__Instructions to follow__
Copy all the entries word for word, but omit the pictures.

__Records to process__
== Segment start ==

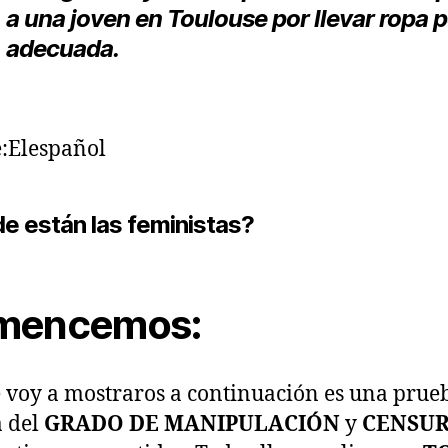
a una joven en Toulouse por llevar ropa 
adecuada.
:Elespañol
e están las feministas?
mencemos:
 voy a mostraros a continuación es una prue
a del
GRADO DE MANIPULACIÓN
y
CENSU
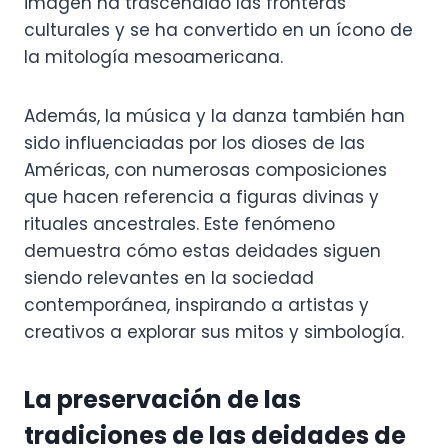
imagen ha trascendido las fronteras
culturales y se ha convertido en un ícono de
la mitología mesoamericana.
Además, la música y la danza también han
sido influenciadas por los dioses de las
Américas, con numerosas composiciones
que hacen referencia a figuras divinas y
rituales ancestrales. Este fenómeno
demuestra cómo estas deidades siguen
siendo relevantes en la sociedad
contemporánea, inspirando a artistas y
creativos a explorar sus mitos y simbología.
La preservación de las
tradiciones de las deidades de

== Segment end ==

__Final answer__
a una joven en Toulouse por llevar ropa 
adecuada.
:Elespañol
e están las feministas?
mencemos:
 voy a mostraros a continuación es una prue
a del
GRADO DE MANIPULACIÓN
y
CENSU
imagen ha trascendido las fronteras
culturales y se ha convertido en un ícono de
la mitología mesoamericana.
Además, la música y la danza también han
sido influenciadas por los dioses de las
Américas, con numerosas composiciones
que hacen referencia a figuras divinas y
rituales ancestrales. Este fenómeno
demuestra cómo estas deidades siguen
siendo relevantes en la sociedad
contemporánea, inspirando a artistas y
creativos a explorar sus mitos y simbología.
La preservación de las
tradiciones de las deidades de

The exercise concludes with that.